The innovation at the distillery is fascinating. They have an experimental warehouse, called warehouse X, where they can control every variable – from temperature, to light, to airflow – to see which affect the maturing spirit and how. I’m intrigued to find out more about their current experiment with light: will sunlight on the outside of a cast affect what happens inside it? Considering that most warehouses are dark, this is a very interesting question. It was raised when a tornado ripped the roof and part of a wall of a warehouse and a number of barrels were exposed to the elements while the warehouse was re-built around them. Those barrels tasted distinctly different from the other barrels in the warehouse.
There’s often an element of mystery to the process of whisky making. I like that Buffalo Trace are trying to minimise the mystery and maximise the science. That’s how you get consistency and learn how to develop new, interesting expressions with some accuracy.
The proof is in the tasting
We were an exited bunch collected in the snug at the back of 99 Hanover Street Bar on a Saturday afternoon. It was too dark inside for good photos, but light enough that I could find my glass. And that’s all that matters.
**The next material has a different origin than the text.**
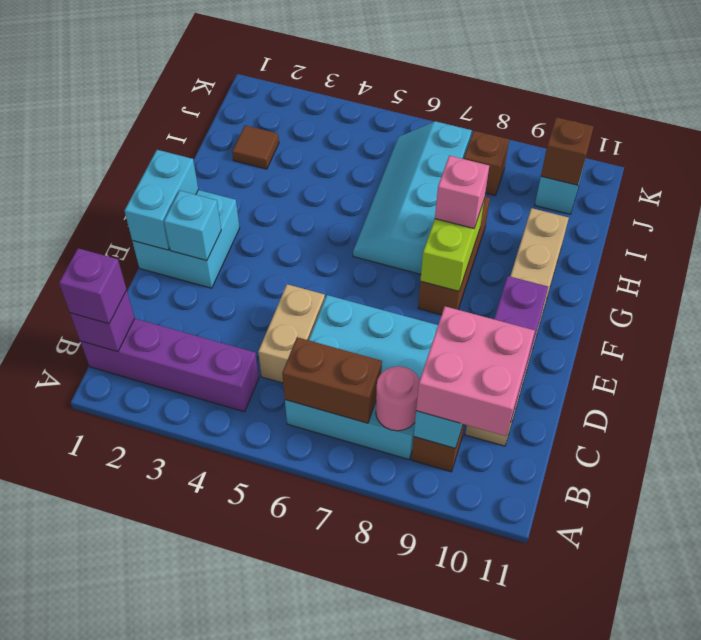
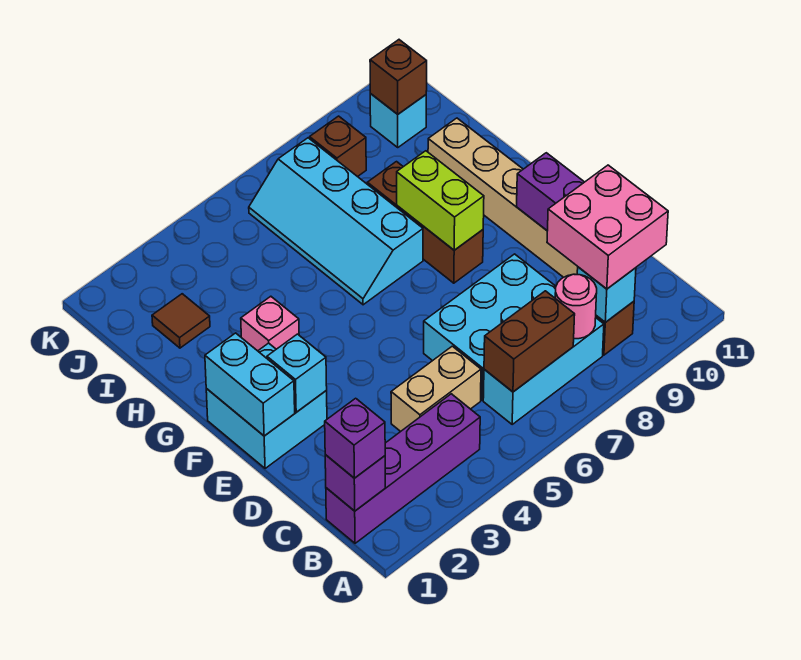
tan 1x2 brick [258,284,325,383] -> tan 1x2 brick turned to [391,346,481,431]
pink 1x1 brick [435,156,489,228] -> pink 1x1 brick moved to [241,296,299,351]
The first drink we tried was White Dog, basically the distilled, un-aged liquor. I’ve tasted a couple such liquors before, from Scotch distilleries, and I didn’t much look forward to it. They are too strong, too chemical in composition for me. Rough. White Dog wasn’t too bad and I imagine it could be used in cocktails, but it’s not something I’ll be looking for. The main reason we had this is that it is the root of two of the other spirits we tried and it was interesting to try to trace the matured liquor from the raw spirit. The first of the matured spirits was…
Buffalo Trace, the eponymous standard expression, is an 8 year old. It has sweetness, esters like pineapple and pear were both mentioned, and I got grass and vanilla on the nose. On the palate there’s sweetness but also a bit of spiciness – a tingle more than actual heat – followed by a slight dryness. It’s clean and ends with a hint of crushed flower stems. It stands up well to a drop of water.
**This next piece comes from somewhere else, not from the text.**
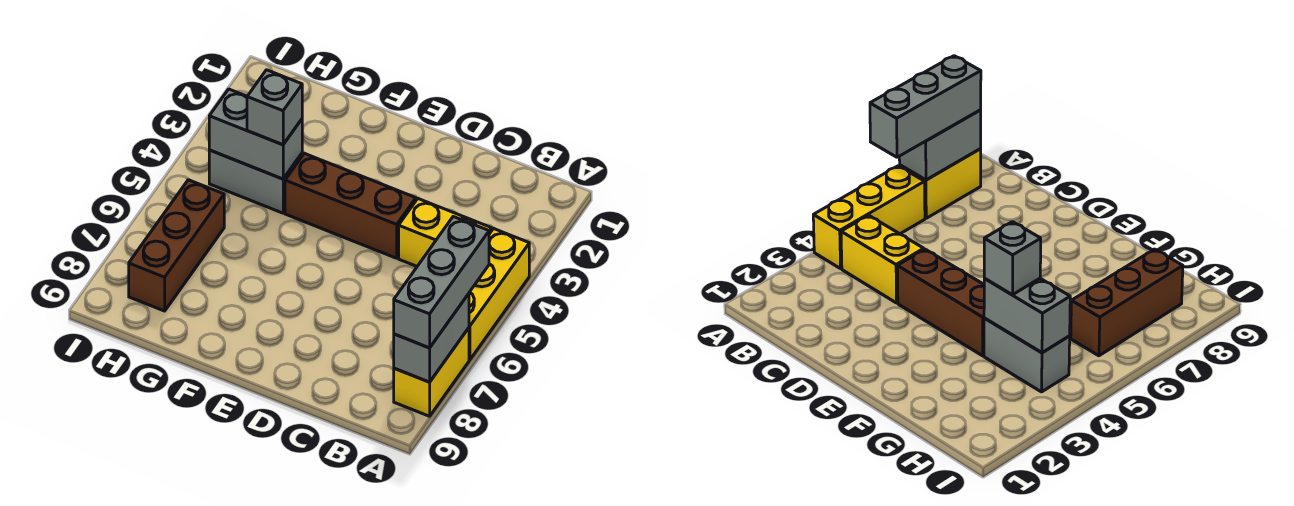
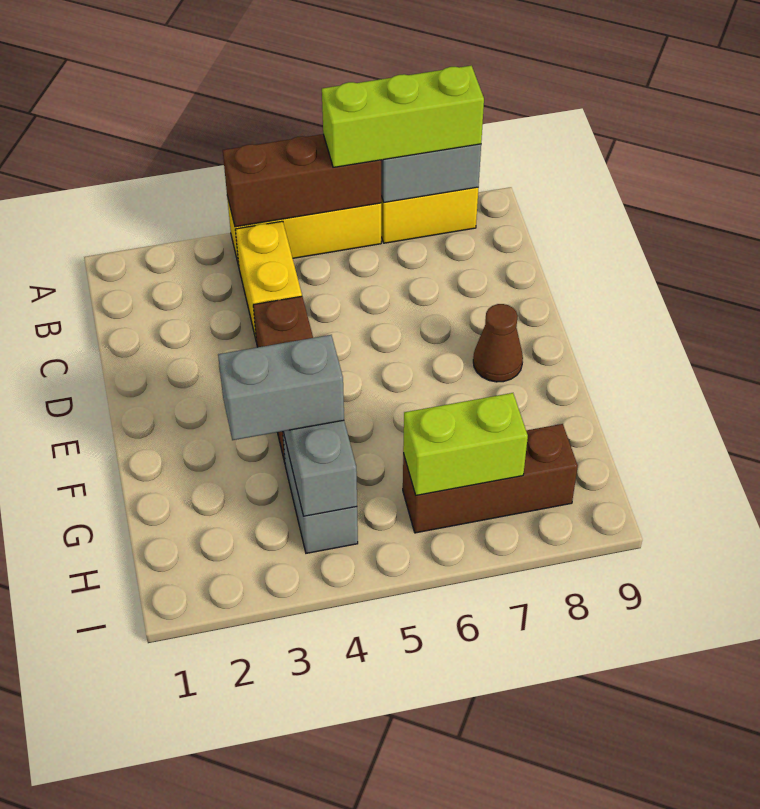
none -> brown 1x3 brick [223,134,381,227]
grey 1x3 brick [394,217,489,348] -> lime 1x3 brick [322,66,484,167]
none -> brown 1x1 cone [473,304,523,382]
grey 1x1 brick [247,70,302,145] -> grey 1x2 brick [218,335,344,440]
none -> lime 1x2 brick [403,393,528,495]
Eagle Rare is a 10 year old version of the same recipe that’s matured in a different place for a different taste profile. It’s a lot deeper on the nose, with caramel notes. On the palate, it has almost a Scotch quality. It has a longer finish, is less sweet, more rounded than its younger sibling and has an oakier finish. Rather nice.
Sazerac Rye 18 is an 18 year old straight rye, which means it’s made with mostly rye and corn as the secondary grain. On the nose, this was full of treacle and that scent that I think of as ‘green’, rhubarb and pear was mentioned by the other tasters, and it had a hint of Sherry. Drew said to think of cognac when we tasted it. I did and that was the flavour I got. It’s spicy, fiery, sweet on the nose but big and dry on the palate with an up-front cognac character and a bourbon finish. I hope I have this again, sometime. It’s almost impossible to get or I’d buy a bottle.
William Larue Weller is a wheated bourbon. On the nose, there was something chemical, but pleasingly so, both warm and slightly sour. On the palate the chemical element resolved itself as pine for me, mint for others. I tasted sap and loam. With a drop of water, this became spicier, and softer. It was unfiltered so had a lot of flavour and at 67% ABV it almost exploded in the mouth, turning into a delicious vapour. It was an interesting dram, one that I wanted to linger over. It was my favourite and the first one I finished.
The last of the whiskeys we tried was Stagg Jr., an 8-9 year old bourbon with a good dose of spicy rye in the mash. It’s uncut and unfiltered and released four times a year. On the nose, this was sweet and green, on the palate, it was spicy, intensely hot on the tongue, with flavours of honey mead and cut grass. This too was really good although by now my nose and palate was getting tired.
It was time to chat with some of my fellow guests, finish one or two drams and then head out into the sunny afternoon. My mouth was sweet with bourbon and I had a lot of new flavours to think about on the walk home.